- _Belge metni_
Yazar kitabında şu soruları soruyor, farkındalık oluşturmak adına:
“21. yüzyılda yaşayan faniler olarak nasıl bir dünya ile kuşatılmış olduğumuzun farkında mıyız?
Alo fetva hatları, online zekât mecraları, Youtube’dan yayınlanan vaazlar, zikirmatikler, Mescid-i Haram’dan naklen yayınlanan namazlar…
Bu yeni teknolojiler, yeni araçlar dinî neşvenin, ilmin, fıkhın, maneviyatın aktarılmasında kullanıldığında, esasında olmakta olan nedir?
İşitmenin yerini görmenin aldığı, görüntünün gerçekten daha gerçekmiş gibi kabul gördüğü bir dünyada ferâseti ve basîreti nasıl kuşanacağız?
Bilgi, mahremiyet, merhamet, mimari… Duyusal, zihinsel, davranışsal ve ahlâkî, insana dair hemen her şey, muhatap olduğumuz dijital çağda nasıl bir dönüşüm geçiriyor?

- _Veri kümesi_
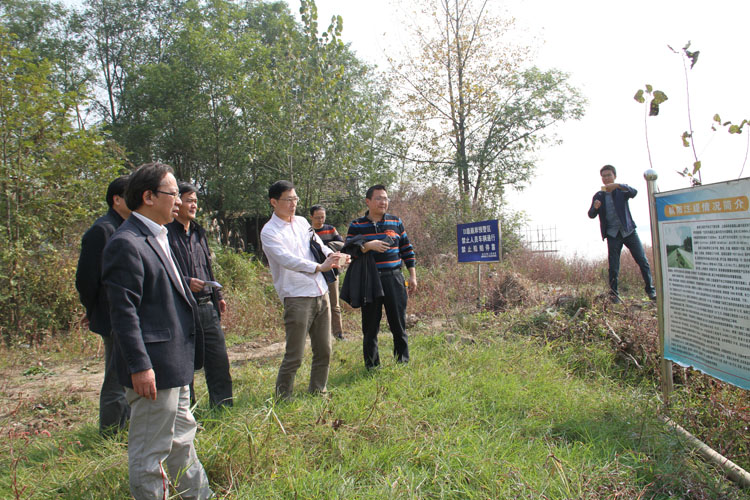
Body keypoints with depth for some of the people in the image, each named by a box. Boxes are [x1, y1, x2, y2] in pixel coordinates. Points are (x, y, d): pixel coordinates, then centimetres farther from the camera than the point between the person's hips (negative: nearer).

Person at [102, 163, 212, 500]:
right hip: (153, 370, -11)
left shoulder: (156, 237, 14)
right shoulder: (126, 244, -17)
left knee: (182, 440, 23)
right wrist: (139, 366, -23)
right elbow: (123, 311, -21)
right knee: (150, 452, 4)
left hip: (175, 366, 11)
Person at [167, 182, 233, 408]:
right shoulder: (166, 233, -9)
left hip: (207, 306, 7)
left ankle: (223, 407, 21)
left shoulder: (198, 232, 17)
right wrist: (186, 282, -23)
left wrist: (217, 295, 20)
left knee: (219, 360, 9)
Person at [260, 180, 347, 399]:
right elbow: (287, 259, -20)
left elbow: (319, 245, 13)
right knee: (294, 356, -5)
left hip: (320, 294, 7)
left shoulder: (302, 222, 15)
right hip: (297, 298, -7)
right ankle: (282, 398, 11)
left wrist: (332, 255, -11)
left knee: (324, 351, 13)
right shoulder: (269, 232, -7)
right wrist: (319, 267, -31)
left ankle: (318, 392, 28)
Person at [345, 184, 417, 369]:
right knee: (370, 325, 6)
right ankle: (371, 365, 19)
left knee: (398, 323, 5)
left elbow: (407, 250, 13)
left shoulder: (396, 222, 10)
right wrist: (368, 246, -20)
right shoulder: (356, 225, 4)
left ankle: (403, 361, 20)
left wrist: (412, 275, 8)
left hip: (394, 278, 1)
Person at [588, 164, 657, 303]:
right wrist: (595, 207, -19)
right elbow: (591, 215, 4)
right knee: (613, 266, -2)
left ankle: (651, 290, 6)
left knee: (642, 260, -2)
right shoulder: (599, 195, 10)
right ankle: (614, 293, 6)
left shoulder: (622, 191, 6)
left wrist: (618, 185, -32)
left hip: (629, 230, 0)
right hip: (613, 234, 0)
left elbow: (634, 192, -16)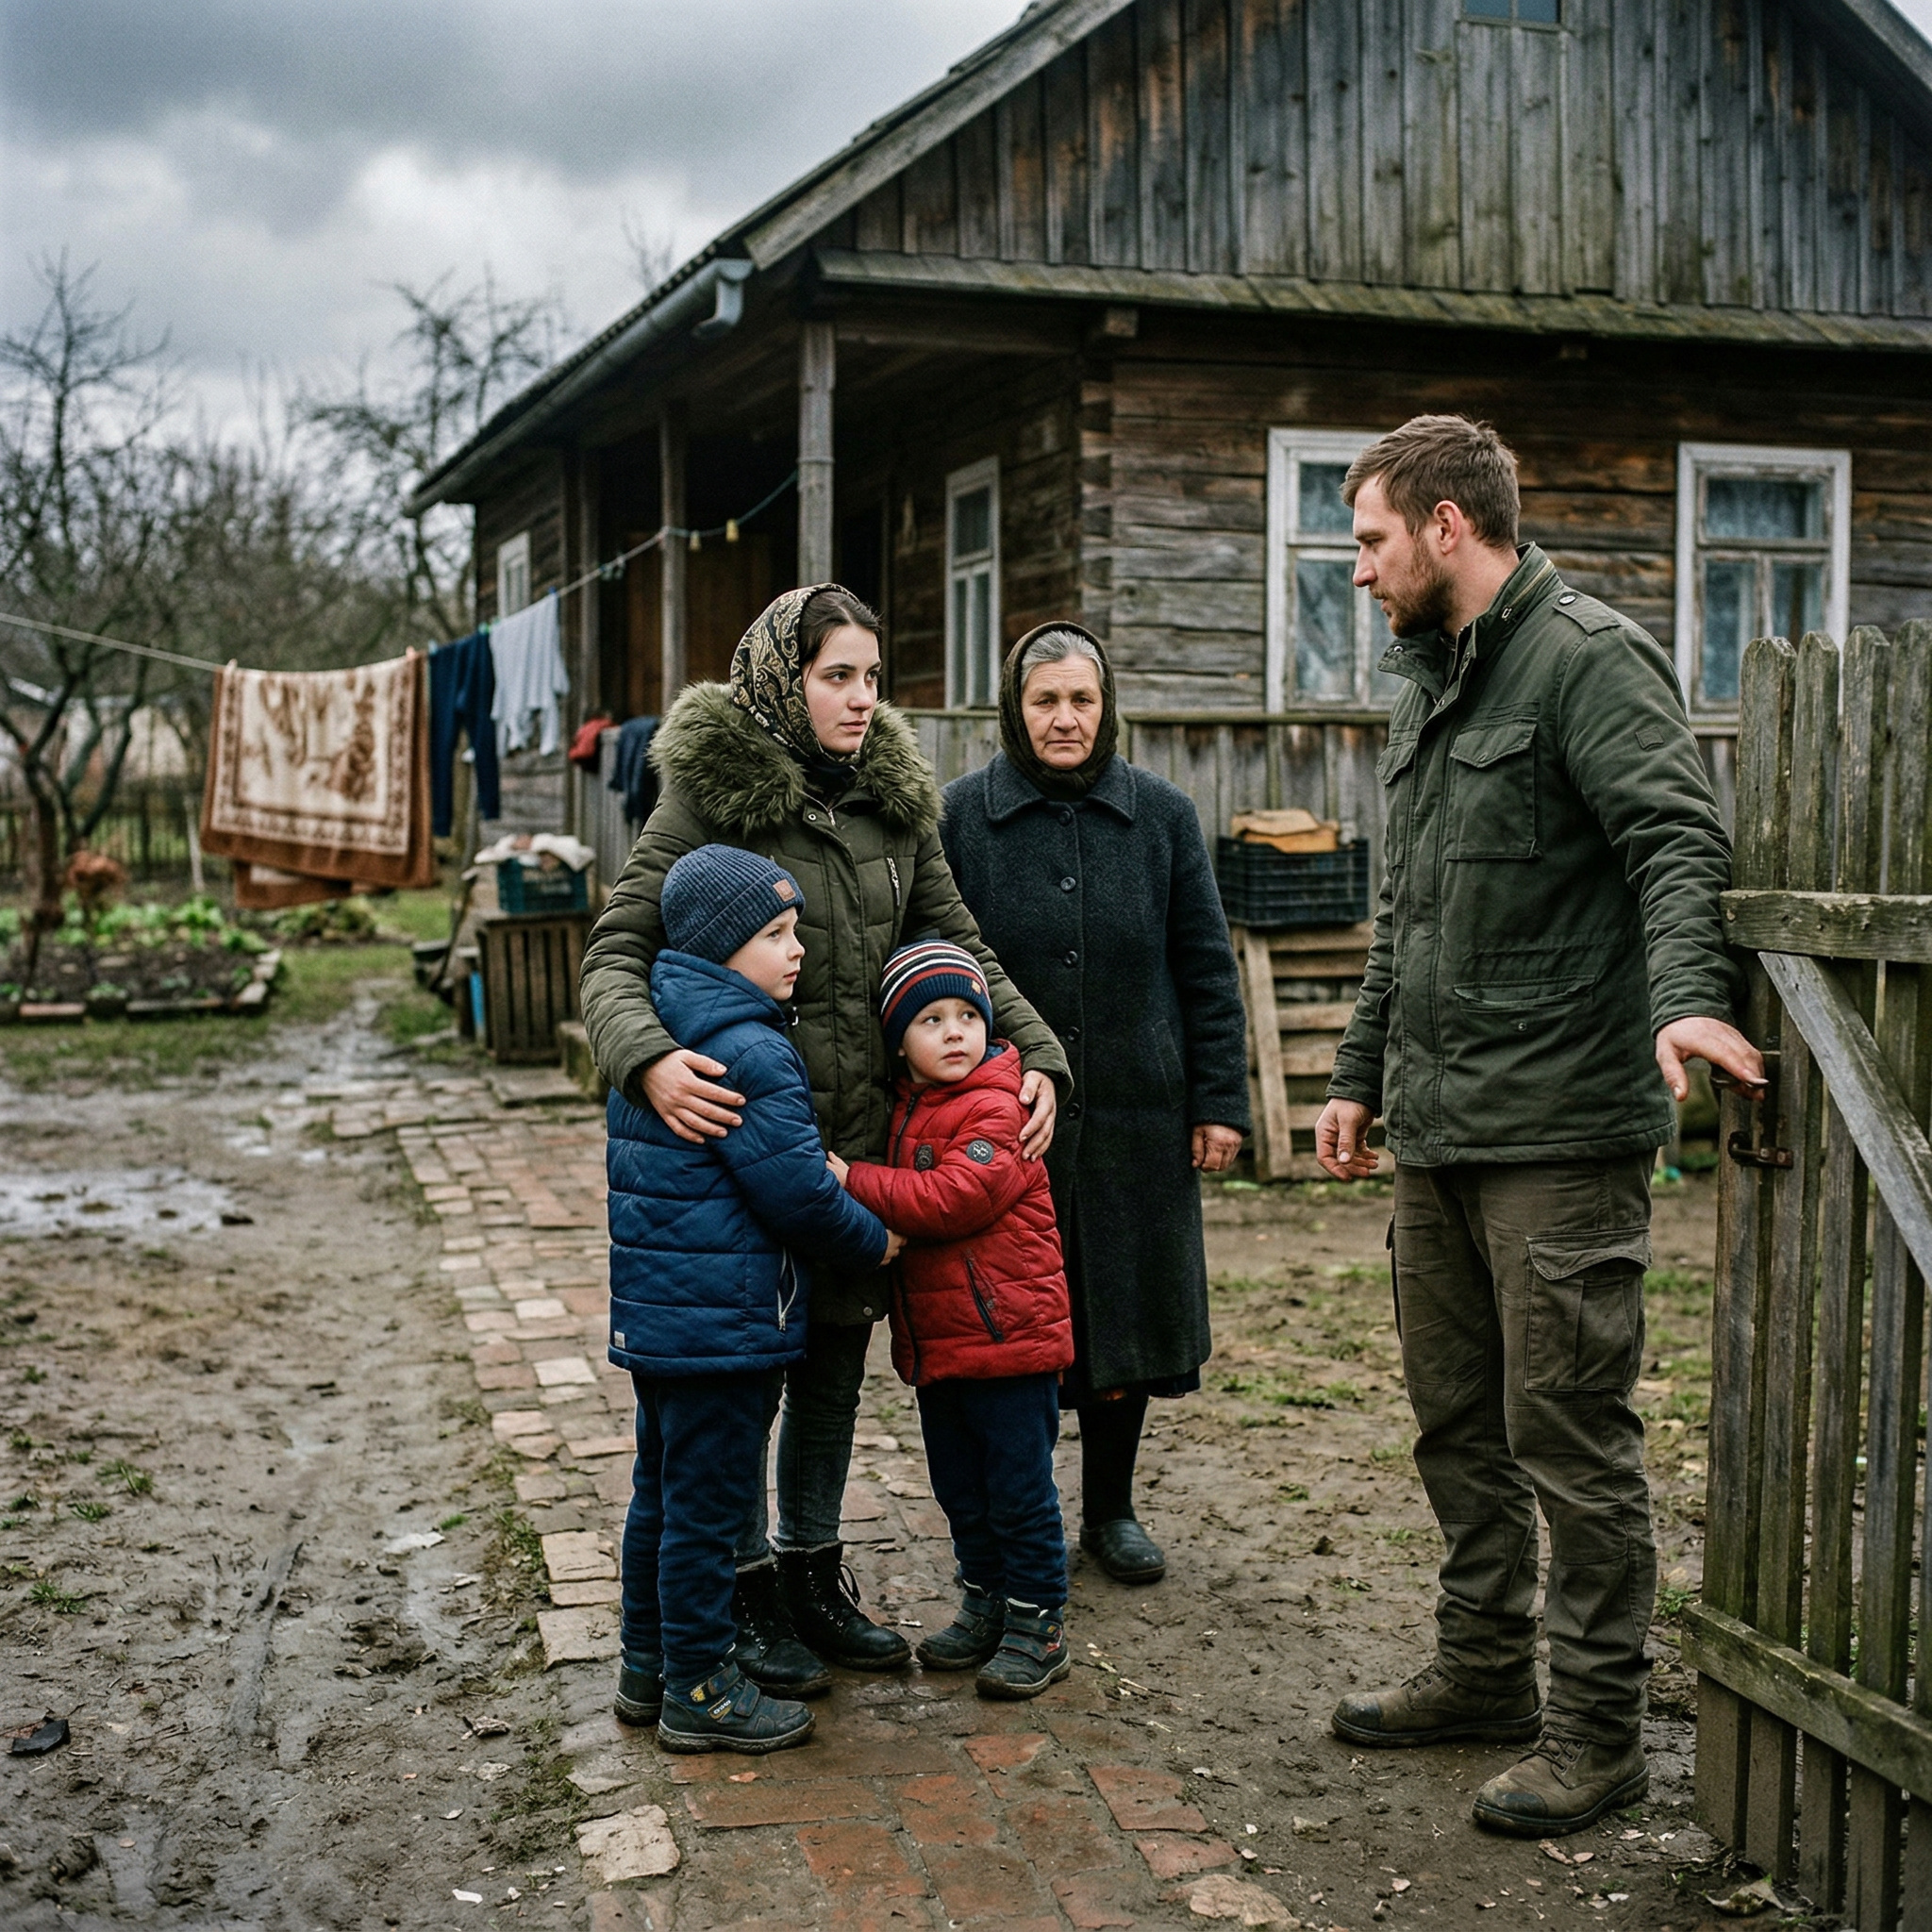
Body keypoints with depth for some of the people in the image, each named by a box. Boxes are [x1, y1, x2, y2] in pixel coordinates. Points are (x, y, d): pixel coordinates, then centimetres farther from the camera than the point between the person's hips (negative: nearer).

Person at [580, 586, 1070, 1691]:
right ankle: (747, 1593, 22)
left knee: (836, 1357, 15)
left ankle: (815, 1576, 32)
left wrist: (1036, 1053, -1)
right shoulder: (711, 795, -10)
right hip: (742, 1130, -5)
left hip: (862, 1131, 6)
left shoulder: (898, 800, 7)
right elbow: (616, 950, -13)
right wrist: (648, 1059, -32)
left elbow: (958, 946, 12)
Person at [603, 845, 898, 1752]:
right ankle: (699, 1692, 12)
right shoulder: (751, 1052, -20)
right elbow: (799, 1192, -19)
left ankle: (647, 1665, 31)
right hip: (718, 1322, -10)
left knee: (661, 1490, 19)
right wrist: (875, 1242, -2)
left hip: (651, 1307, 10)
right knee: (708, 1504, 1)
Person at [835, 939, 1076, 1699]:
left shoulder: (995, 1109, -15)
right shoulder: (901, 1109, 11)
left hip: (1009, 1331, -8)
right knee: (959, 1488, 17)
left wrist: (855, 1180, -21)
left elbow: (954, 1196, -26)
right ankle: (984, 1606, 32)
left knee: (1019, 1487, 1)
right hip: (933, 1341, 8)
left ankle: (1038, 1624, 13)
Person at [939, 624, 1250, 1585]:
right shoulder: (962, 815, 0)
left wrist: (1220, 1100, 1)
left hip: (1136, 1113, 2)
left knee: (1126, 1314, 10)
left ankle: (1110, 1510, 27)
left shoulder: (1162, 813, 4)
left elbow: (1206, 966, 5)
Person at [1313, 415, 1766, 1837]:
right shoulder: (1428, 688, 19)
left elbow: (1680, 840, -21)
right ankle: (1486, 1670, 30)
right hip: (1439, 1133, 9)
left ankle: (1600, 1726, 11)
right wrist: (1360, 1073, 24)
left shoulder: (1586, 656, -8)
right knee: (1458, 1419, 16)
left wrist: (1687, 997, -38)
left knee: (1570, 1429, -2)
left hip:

- _Göreviniz_
Belge metninde "Yazar kitabında şu" sözlerini içeren yerle açılıp "basîreti nasıl kuşanacağız?" ile kapanan bölümü, "faniler" ifadesini "insanlar" ile değiştirerek yeniden verin.

- _Görev çıktısı_
Yazar kitabında şu soruları soruyor, farkındalık oluşturmak adına:
“21. yüzyılda yaşayan insanlar olarak nasıl bir dünya ile kuşatılmış olduğumuzun farkında mıyız?
Alo fetva hatları, online zekât mecraları, Youtube’dan yayınlanan vaazlar, zikirmatikler, Mescid-i Haram’dan naklen yayınlanan namazlar…
Bu yeni teknolojiler, yeni araçlar dinî neşvenin, ilmin, fıkhın, maneviyatın aktarılmasında kullanıldığında, esasında olmakta olan nedir?
İşitmenin yerini görmenin aldığı, görüntünün gerçekten daha gerçekmiş gibi kabul gördüğü bir dünyada ferâseti ve basîreti nasıl kuşanacağız?